Archie Moore, for Australia, who is of Aboriginal heritage, takes the opposite approach. His show, which is entirely in black and white – a memorial for Aboriginal people who died in state custody and a “family tree” going back thousands of years – won the Golden Lion for best pavilion. Israel’s pavilion remains shuttered, with an armed guard outside, after pro-Palestinian protests in the opening week. A notice pledges to reopen “when a ceasefire and hostage release agreement is reached”.

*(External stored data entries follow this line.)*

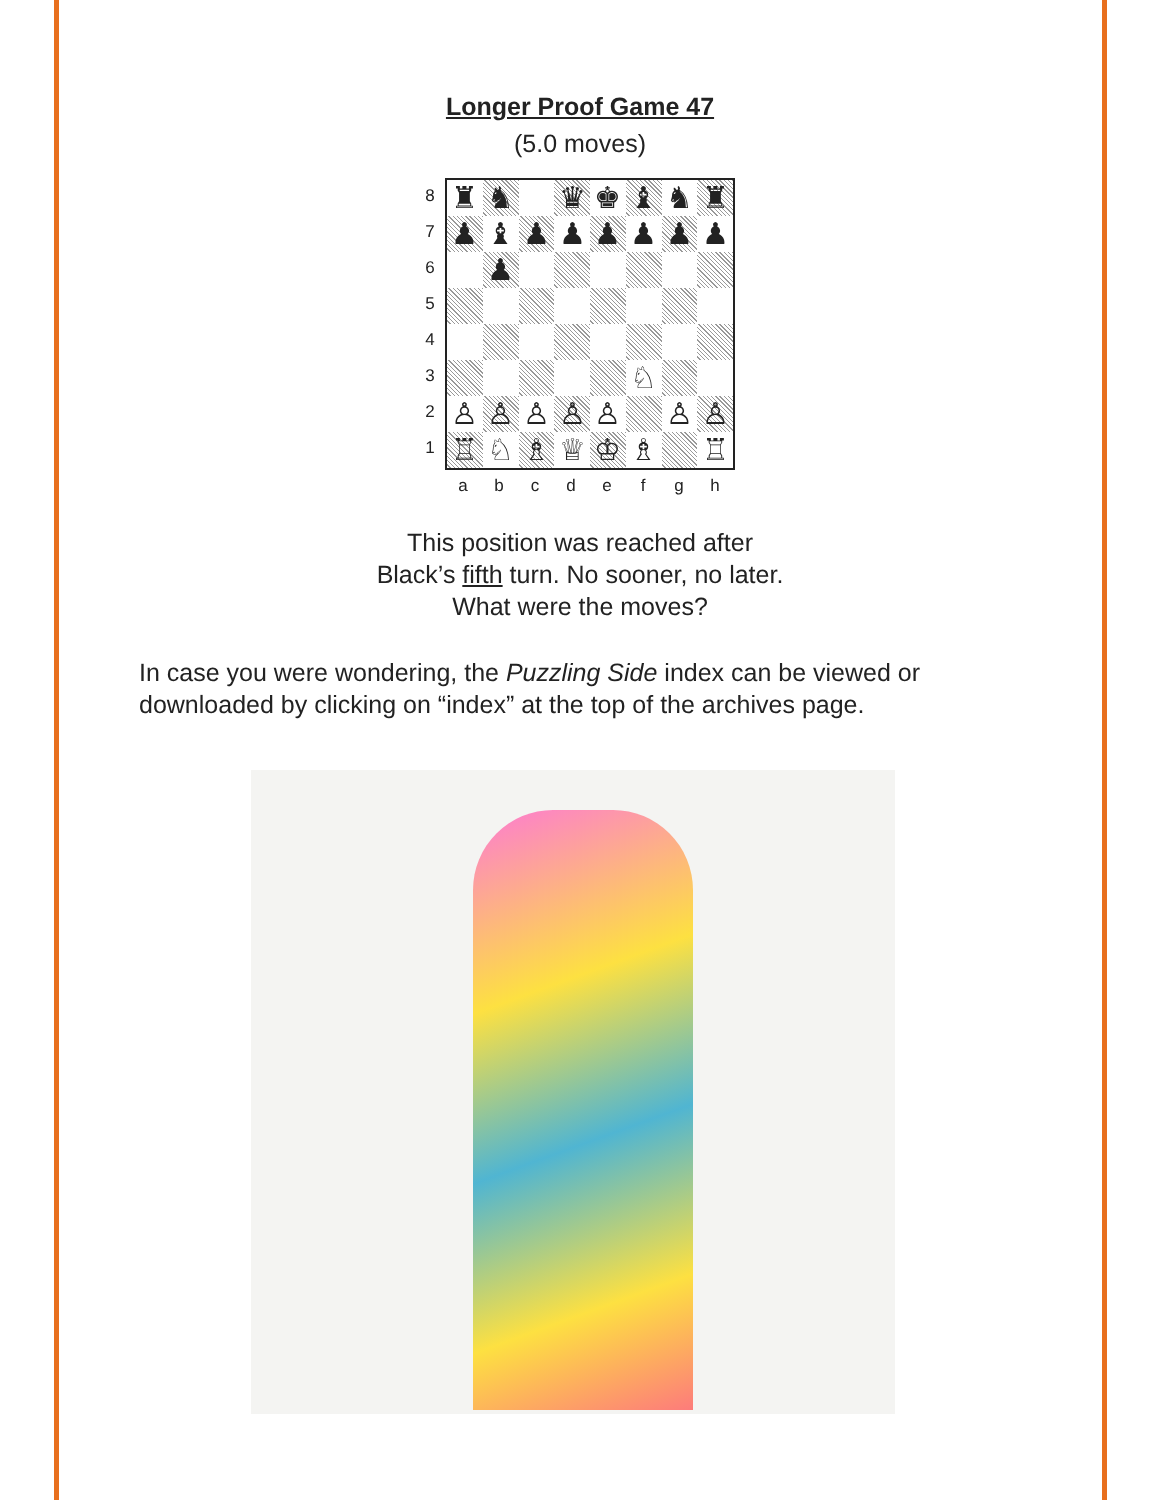Longer Proof Game 47
(5.0 moves)
8
7
6
5
4
3
2
1
| ♜ | ♞ | | ♛ | ♚ | ♝ | ♞ | ♜ |
| ♟ | ♝ | ♟ | ♟ | ♟ | ♟ | ♟ | ♟ |
| | ♟ | | | | | | |
| | | | | | ♘ | | |
| ♙ | ♙ | ♙ | ♙ | ♙ | | ♙ | ♙ |
| ♖ | ♘ | ♗ | ♕ | ♔ | ♗ | | ♖ |
a b c d e f g h
This position was reached after
Black’s fifth turn. No sooner, no later.
What were the moves?
In case you were wondering, the Puzzling Side index can be viewed or downloaded by clicking on “index” at the top of the archives page.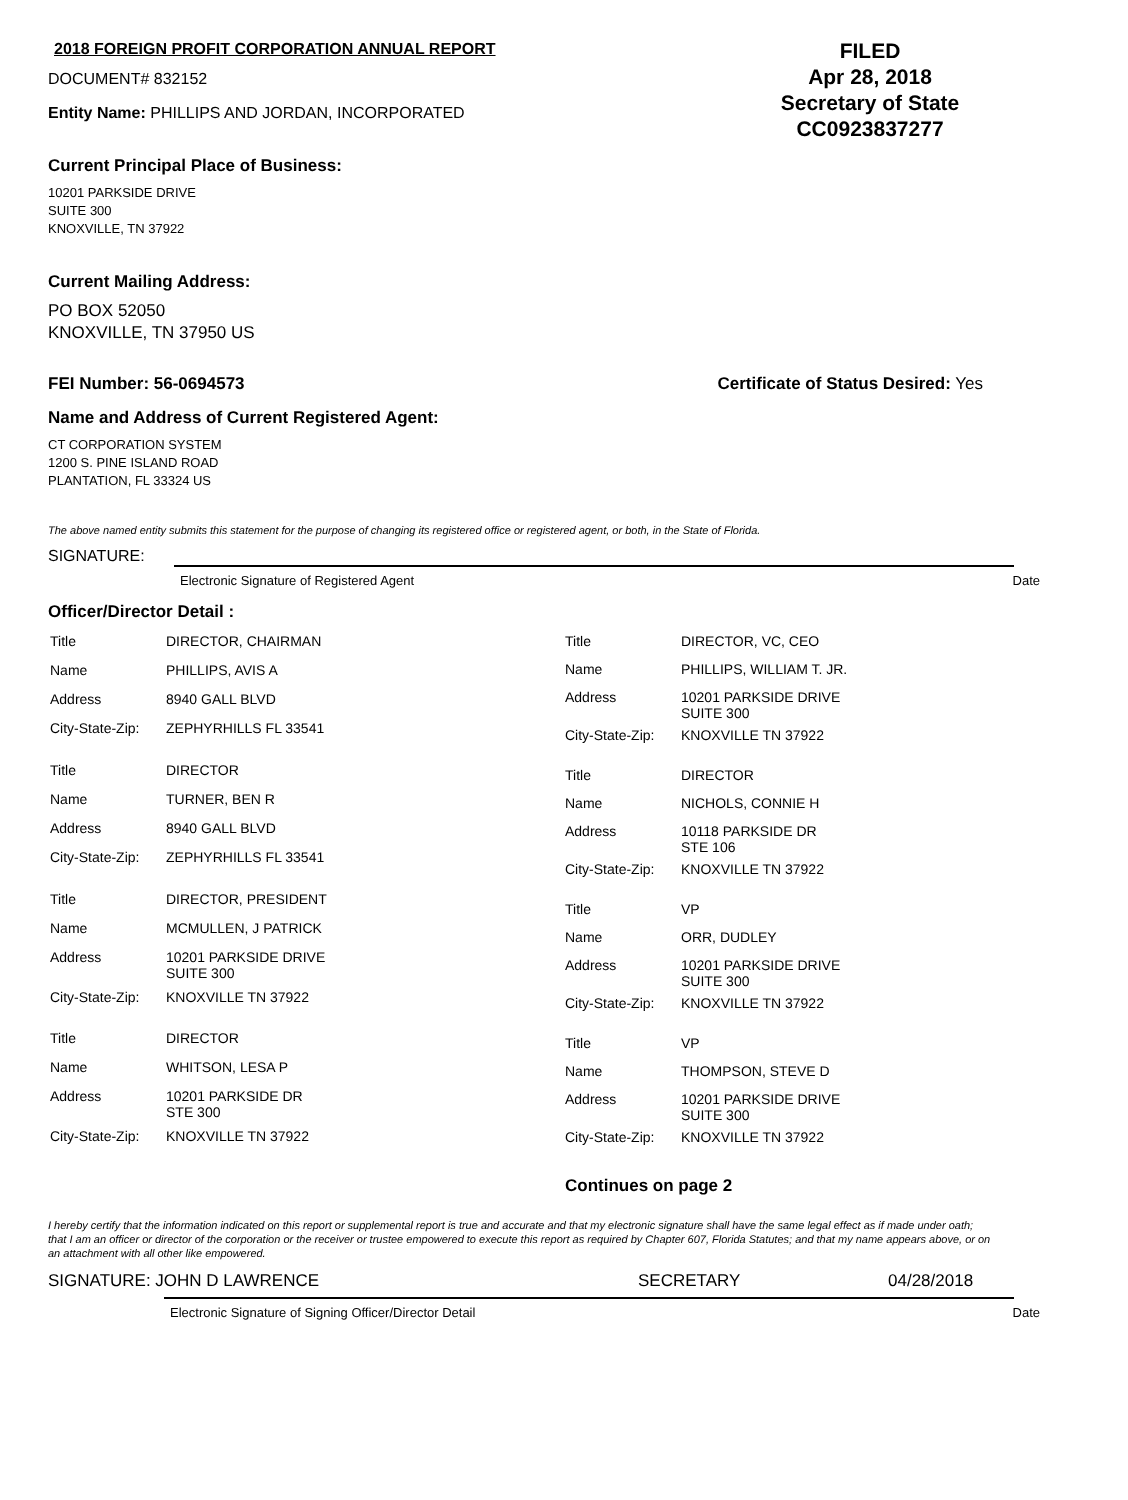2018 FOREIGN PROFIT CORPORATION ANNUAL REPORT
DOCUMENT# 832152
Entity Name: PHILLIPS AND JORDAN, INCORPORATED
FILED
Apr 28, 2018
Secretary of State
CC0923837277
Current Principal Place of Business:
10201 PARKSIDE DRIVE
SUITE 300
KNOXVILLE, TN 37922
Current Mailing Address:
PO BOX 52050
KNOXVILLE, TN 37950 US
FEI Number: 56-0694573 Certificate of Status Desired: Yes
Name and Address of Current Registered Agent:
CT CORPORATION SYSTEM
1200 S. PINE ISLAND ROAD
PLANTATION, FL 33324 US
The above named entity submits this statement for the purpose of changing its registered office or registered agent, or both, in the State of Florida.
SIGNATURE:
Electronic Signature of Registered Agent Date
Officer/Director Detail :
| Title | DIRECTOR, CHAIRMAN |
| Name | PHILLIPS, AVIS A |
| Address | 8940 GALL BLVD |
| City-State-Zip: | ZEPHYRHILLS FL 33541 |
| Title | DIRECTOR |
| Name | TURNER, BEN R |
| Address | 8940 GALL BLVD |
| City-State-Zip: | ZEPHYRHILLS FL 33541 |
| Title | DIRECTOR, PRESIDENT |
| Name | MCMULLEN, J PATRICK |
| Address | 10201 PARKSIDE DRIVE SUITE 300 |
| City-State-Zip: | KNOXVILLE TN 37922 |
| Title | DIRECTOR |
| Name | WHITSON, LESA P |
| Address | 10201 PARKSIDE DR STE 300 |
| City-State-Zip: | KNOXVILLE TN 37922 |
| Title | DIRECTOR, VC, CEO |
| Name | PHILLIPS, WILLIAM T. JR. |
| Address | 10201 PARKSIDE DRIVE SUITE 300 |
| City-State-Zip: | KNOXVILLE TN 37922 |
| Title | DIRECTOR |
| Name | NICHOLS, CONNIE H |
| Address | 10118 PARKSIDE DR STE 106 |
| City-State-Zip: | KNOXVILLE TN 37922 |
| Title | VP |
| Name | ORR, DUDLEY |
| Address | 10201 PARKSIDE DRIVE SUITE 300 |
| City-State-Zip: | KNOXVILLE TN 37922 |
| Title | VP |
| Name | THOMPSON, STEVE D |
| Address | 10201 PARKSIDE DRIVE SUITE 300 |
| City-State-Zip: | KNOXVILLE TN 37922 |
Continues on page 2
I hereby certify that the information indicated on this report or supplemental report is true and accurate and that my electronic signature shall have the same legal effect as if made under oath; that I am an officer or director of the corporation or the receiver or trustee empowered to execute this report as required by Chapter 607, Florida Statutes; and that my name appears above, or on an attachment with all other like empowered.
SIGNATURE: JOHN D LAWRENCE SECRETARY 04/28/2018
Electronic Signature of Signing Officer/Director Detail Date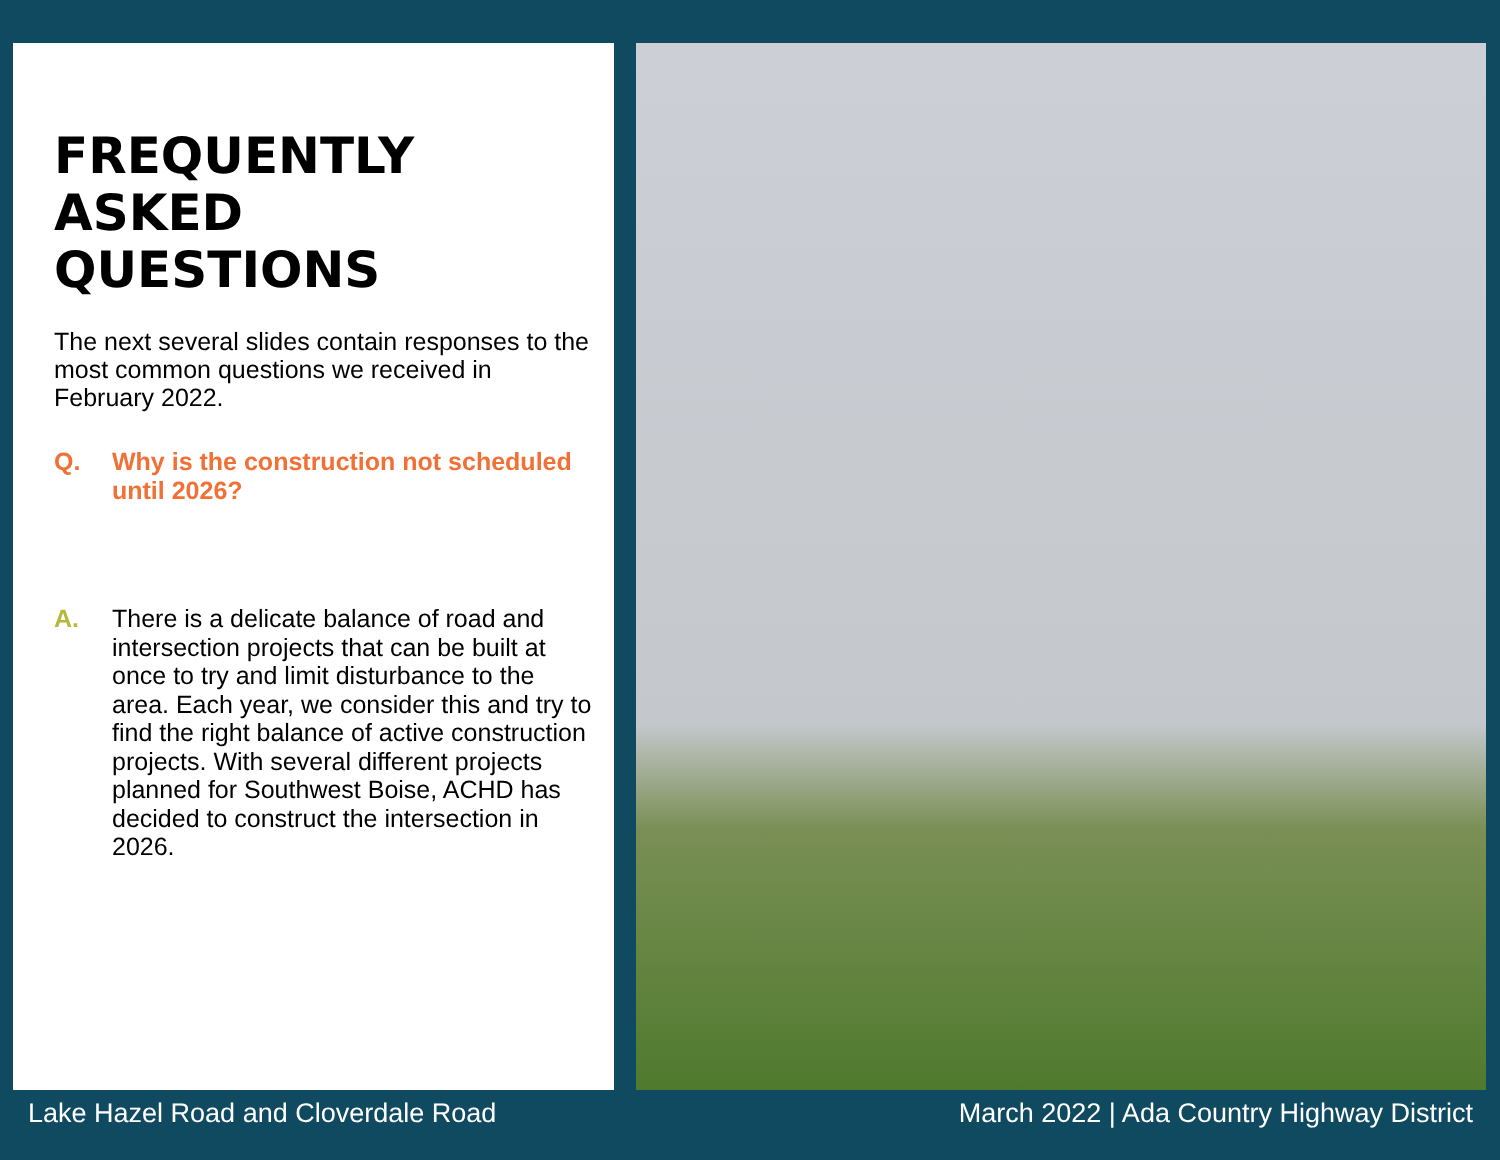FREQUENTLY
ASKED
QUESTIONS
The next several slides contain responses to the most common questions we received in February 2022.
Q. Why is the construction not scheduled until 2026?
A. There is a delicate balance of road and intersection projects that can be built at once to try and limit disturbance to the area. Each year, we consider this and try to find the right balance of active construction projects. With several different projects planned for Southwest Boise, ACHD has decided to construct the intersection in 2026.
Lake Hazel Road and Cloverdale Road March 2022 | Ada Country Highway District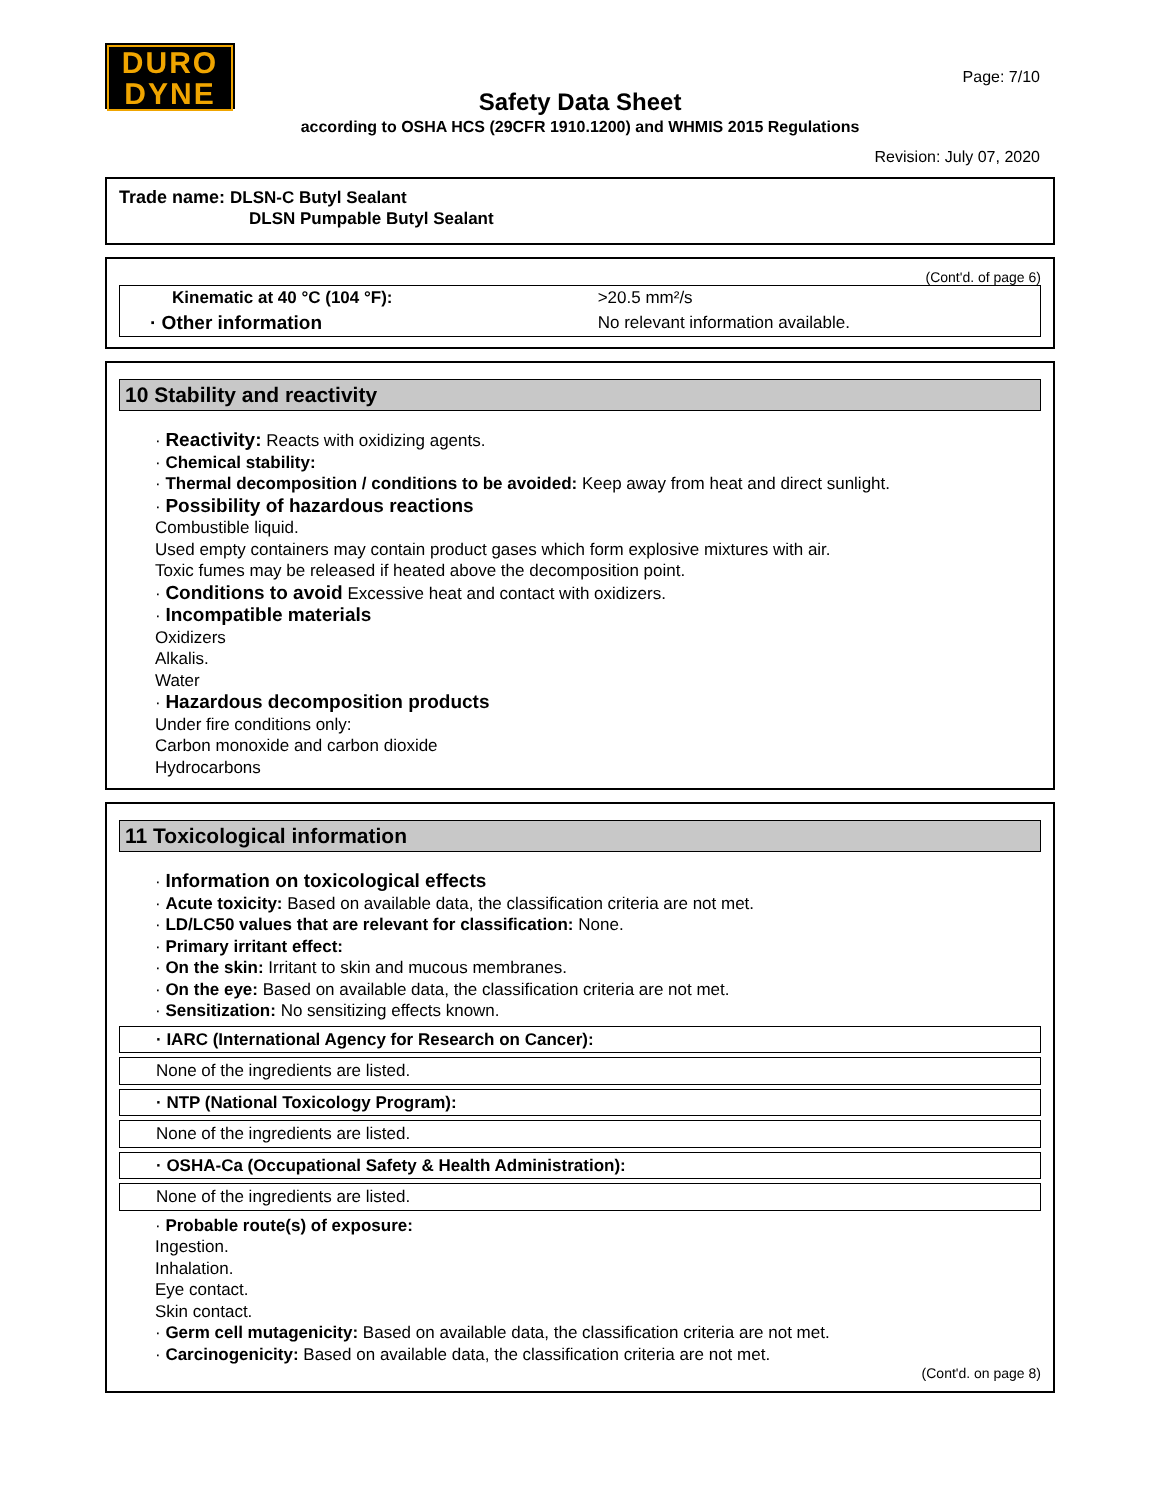DURO
DYNE
Page: 7/10
Safety Data Sheet
according to OSHA HCS (29CFR 1910.1200) and WHMIS 2015 Regulations
Revision: July 07, 2020
Trade name: DLSN-C Butyl Sealant
DLSN Pumpable Butyl Sealant
(Cont'd. of page 6)
| Kinematic at 40 °C (104 °F): | >20.5 mm²/s |
| · Other information | No relevant information available. |
10 Stability and reactivity
· Reactivity: Reacts with oxidizing agents.
· Chemical stability:
· Thermal decomposition / conditions to be avoided: Keep away from heat and direct sunlight.
· Possibility of hazardous reactions
Combustible liquid.
Used empty containers may contain product gases which form explosive mixtures with air.
Toxic fumes may be released if heated above the decomposition point.
· Conditions to avoid Excessive heat and contact with oxidizers.
· Incompatible materials
Oxidizers
Alkalis.
Water
· Hazardous decomposition products
Under fire conditions only:
Carbon monoxide and carbon dioxide
Hydrocarbons
11 Toxicological information
· Information on toxicological effects
· Acute toxicity: Based on available data, the classification criteria are not met.
· LD/LC50 values that are relevant for classification: None.
· Primary irritant effect:
· On the skin: Irritant to skin and mucous membranes.
· On the eye: Based on available data, the classification criteria are not met.
· Sensitization: No sensitizing effects known.
· IARC (International Agency for Research on Cancer):
None of the ingredients are listed.
· NTP (National Toxicology Program):
None of the ingredients are listed.
· OSHA-Ca (Occupational Safety & Health Administration):
None of the ingredients are listed.
· Probable route(s) of exposure:
Ingestion.
Inhalation.
Eye contact.
Skin contact.
· Germ cell mutagenicity: Based on available data, the classification criteria are not met.
· Carcinogenicity: Based on available data, the classification criteria are not met.
(Cont'd. on page 8)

John Akomfrah, at the British pavilion, makes the most ambitious work of his long career – a suite of nine sound and multiscreen film installations which occupy every inch of the space from the basement to the imposing classical frontage. It’s technically impressive, but the sheer scope of what he tackles – colonialism, forced migration, climate change, landscape, queer rights and more – leaves the viewer in danger of being overwhelmed.
‘Zhanna Kadyrova’s Russian Contemporary Baroque is a working pipe organ made (in part) with metal from Russian missiles used to bomb Ukraine, a true swords-to-ploughshares moment’
That’s the thing about Venice: you can never take it all in. A few personal highlights, then: Aleksandar Deni?’s imagining (for Serbia) of colonial Europe as a kind of broken down theme park; the delicate paintings of people between work and rest by Romania’s Serban Savu; Pablo Delano’s exploration of US colonialism in Puerto Rico and the tiny landscapes of Austrian outsider artist Leopold Strobl (both in the Central Pavilion); Bulgaria’s off-site show based on the testimonies of survivors of a Communist forced labour camp which only closed in 1989.


And the beautifully curated collateral show From Ukraine: Dare to Dream, in Palazzo Contarini Polignac on the Grand Canal, supported by the Pinchuk Foundation, which brings together Ukrainian and non-Ukrainian artists in a thoughtful and ultimately uplifting imagining of the future. Shilpa Gupta’s chorus of protest songs, Otobong Nkanga’s monumental tapestry and Yarema Malashchuk’s tender film work about children waking up are just some of the highlights here. Zhanna Kadyrova’s Russian Contemporary Baroque is a working pipe organ made (in part) with metal from Russian missiles used to bomb Ukraine, a true swords-to-ploughshares moment, and a reminder of the transformative power of art.


:: The 60th International Venice Biennale runs until Nov 24, information at www.labiennale.org, From Ukraine: Dare to Dream at Palazzo Contarini Polignac ends Aug 1.